Question

use the Second Fundamental Theorem of Calculus to evaluate each definite integral. $$ \int_{-1}^{2} x^{4} d x $$

Short answer

The definite integral evaluates to \( \frac{33}{5} \).

Step-by-step solution

Identify the integrand

The function we need to integrate is the polynomial function: \( f(x) = x^4 \).

Apply the Power Rule for Integration

To find the antiderivative of \( f(x) = x^4 \), we use the power rule: \( \int x^n \, dx = \frac{x^{n+1}}{n+1} + C \). For \( x^4 \), it becomes \( \frac{x^5}{5} + C \).

Evaluate the Antiderivative at the Upper Limit

Using the Second Fundamental Theorem of Calculus, evaluate the antiderivative \( \frac{x^5}{5} \) at \( x = 2 \): \[ \frac{2^5}{5} = \frac{32}{5} \]

Evaluate the Antiderivative at the Lower Limit

Now, evaluate \( \frac{x^5}{5} \) at \( x = -1 \): \[ \frac{(-1)^5}{5} = \frac{-1}{5} \]

Calculate the Definite Integral

Subtract the result from the lower limit from the result of the upper limit: \[ \frac{32}{5} - \left(\frac{-1}{5}\right) = \frac{32}{5} + \frac{1}{5} = \frac{33}{5} \]

Key concepts

Definite Integral

A definite integral represents the accumulation of quantities, and it computes the net area under a curve within a given interval.
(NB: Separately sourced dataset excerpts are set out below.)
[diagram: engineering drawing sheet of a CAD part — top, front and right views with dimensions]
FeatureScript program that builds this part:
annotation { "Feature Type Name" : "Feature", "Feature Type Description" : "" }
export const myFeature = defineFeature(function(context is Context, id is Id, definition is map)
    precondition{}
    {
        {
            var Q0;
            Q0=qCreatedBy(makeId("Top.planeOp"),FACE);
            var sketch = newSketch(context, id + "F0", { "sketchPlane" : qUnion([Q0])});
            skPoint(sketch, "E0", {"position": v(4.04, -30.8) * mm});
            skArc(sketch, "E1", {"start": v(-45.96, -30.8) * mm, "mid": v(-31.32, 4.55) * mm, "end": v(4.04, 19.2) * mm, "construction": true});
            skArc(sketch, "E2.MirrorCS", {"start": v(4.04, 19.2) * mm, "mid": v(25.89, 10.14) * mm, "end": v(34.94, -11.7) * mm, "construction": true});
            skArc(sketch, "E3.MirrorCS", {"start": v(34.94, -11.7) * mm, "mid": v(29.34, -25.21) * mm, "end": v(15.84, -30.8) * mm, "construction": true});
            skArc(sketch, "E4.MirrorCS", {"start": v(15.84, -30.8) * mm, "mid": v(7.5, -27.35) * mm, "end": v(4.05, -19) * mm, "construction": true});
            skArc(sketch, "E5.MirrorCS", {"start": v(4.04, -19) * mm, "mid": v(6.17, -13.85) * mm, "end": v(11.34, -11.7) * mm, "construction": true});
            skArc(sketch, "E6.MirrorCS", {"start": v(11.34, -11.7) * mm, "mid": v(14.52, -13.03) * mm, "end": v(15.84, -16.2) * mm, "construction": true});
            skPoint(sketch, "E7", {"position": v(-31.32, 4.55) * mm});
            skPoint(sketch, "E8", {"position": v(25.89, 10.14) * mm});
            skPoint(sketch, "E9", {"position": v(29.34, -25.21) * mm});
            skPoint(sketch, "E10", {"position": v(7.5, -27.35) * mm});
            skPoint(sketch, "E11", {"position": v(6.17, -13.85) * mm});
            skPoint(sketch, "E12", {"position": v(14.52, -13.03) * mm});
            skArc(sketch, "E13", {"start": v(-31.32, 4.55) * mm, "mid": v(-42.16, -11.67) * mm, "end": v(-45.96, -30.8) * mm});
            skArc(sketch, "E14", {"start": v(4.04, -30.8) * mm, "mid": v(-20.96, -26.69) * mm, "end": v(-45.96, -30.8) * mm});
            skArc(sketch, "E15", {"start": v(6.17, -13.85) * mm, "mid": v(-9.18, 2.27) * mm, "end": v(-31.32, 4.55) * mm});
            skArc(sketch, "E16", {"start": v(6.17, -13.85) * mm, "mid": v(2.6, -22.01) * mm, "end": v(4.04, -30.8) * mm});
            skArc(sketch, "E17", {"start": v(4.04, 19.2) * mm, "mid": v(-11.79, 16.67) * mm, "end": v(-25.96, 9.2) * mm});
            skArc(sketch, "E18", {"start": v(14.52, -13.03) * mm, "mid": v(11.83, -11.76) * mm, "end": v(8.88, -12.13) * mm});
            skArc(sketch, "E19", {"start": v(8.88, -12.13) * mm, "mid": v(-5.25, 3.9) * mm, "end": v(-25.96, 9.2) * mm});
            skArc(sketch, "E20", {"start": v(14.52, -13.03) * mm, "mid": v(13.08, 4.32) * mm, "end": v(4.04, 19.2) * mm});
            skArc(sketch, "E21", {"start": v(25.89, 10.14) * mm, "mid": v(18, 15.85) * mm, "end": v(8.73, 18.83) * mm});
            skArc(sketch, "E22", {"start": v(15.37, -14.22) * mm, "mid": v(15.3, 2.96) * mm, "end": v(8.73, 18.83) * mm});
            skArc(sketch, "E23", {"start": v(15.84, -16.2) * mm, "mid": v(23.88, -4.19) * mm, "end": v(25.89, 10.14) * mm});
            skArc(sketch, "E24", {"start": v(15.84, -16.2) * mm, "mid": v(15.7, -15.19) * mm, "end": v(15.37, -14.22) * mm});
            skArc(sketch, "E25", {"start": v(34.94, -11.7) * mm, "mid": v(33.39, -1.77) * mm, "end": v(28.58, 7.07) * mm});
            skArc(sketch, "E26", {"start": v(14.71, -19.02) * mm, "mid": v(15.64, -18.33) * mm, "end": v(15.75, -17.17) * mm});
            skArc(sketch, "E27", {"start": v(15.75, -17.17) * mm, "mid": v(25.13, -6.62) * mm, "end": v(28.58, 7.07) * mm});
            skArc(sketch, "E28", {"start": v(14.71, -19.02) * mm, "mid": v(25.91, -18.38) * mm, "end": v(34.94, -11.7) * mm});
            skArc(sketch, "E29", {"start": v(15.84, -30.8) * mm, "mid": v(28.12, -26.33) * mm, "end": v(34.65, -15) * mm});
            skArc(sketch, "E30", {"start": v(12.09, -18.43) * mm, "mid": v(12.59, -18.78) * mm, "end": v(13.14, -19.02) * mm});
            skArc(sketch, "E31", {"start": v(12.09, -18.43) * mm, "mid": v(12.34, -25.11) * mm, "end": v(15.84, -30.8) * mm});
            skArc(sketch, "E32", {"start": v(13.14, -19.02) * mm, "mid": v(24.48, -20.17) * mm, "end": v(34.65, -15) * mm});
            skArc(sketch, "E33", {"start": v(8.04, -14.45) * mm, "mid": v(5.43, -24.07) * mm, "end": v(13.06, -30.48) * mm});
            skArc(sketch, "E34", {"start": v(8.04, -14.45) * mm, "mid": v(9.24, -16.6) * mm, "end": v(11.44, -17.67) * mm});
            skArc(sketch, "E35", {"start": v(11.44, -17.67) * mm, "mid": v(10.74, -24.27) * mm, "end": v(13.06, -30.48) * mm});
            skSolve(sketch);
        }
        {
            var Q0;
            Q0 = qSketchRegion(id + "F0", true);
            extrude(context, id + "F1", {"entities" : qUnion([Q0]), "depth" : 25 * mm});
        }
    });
In our exercise, we are dealing with the integral \[ \int_{-1}^{2} x^{4} \, dx \] which tells us to find the total area under the curve of the function \( f(x) = x^4 \) from \( x = -1 \) to \( x = 2 \).

• The process begins by finding an antiderivative, which can be thought of as the opposite of differentiation.
• After obtaining the antiderivative, we apply the Second Fundamental Theorem of Calculus, which ensures us the evaluation of the antiderivative at the upper limit minus the evaluation at the lower limit provides the value of the integral.

In simpler terms, it's about finding the total change over an interval, which is essential in many real-world applications, such as calculating distances from velocity data or determining the total growth from a rate of change.

Antiderivative

The antiderivative, or indefinite integral, is the function that reverses differentiation. Suppose we have a function \( f(x) \), its antiderivative \( F(x) \) is another function such that \( F'(x) = f(x) \). For our function \( f(x) = x^4 \), the antiderivative involves increasing the power of the term by one and then dividing by the new exponent. Given the power rule, this means:\[ \int x^4 \, dx = \frac{x^5}{5} + C \]where \( C \) represents the constant of integration, which accounts for any constant term that vanishes when deriving. In the context of definite integrals, like in our problem, the constant \( C \) cancels out when subtracting the values obtained from the upper and lower limits, which is why it's not included in the final calculation. Identifying the antiderivative correctly allows us to apply the Second Fundamental Theorem of Calculus, crucial for finding the definite integral.

Power Rule for Integration

The power rule for integration is a straightforward tool used to find the antiderivative of powers of \( x \). It is a foundational method needed to tackle polynomial functions such as those encountered often in calculus.The rule is stated as:\[ \int x^n \, dx = \frac{x^{n+1}}{n+1} + C \]where \( n \) is not equal to \(-1\), and \( C \) is the constant of integration. Applying this rule:

• Identify \( n \) from your function. In our case, for \( f(x) = x^4 \), \( n = 4 \).
• Increase the power by one, so \( x^4 \) becomes \( x^5 \).
• Divide the new expression by the new power, yielding \( \frac{x^5}{5} \).

Thus concluding that the power rule effectively reconstructs the polynomial's original form, but now as an antiderivative, laying down the path to evaluating definite integrals efficiently.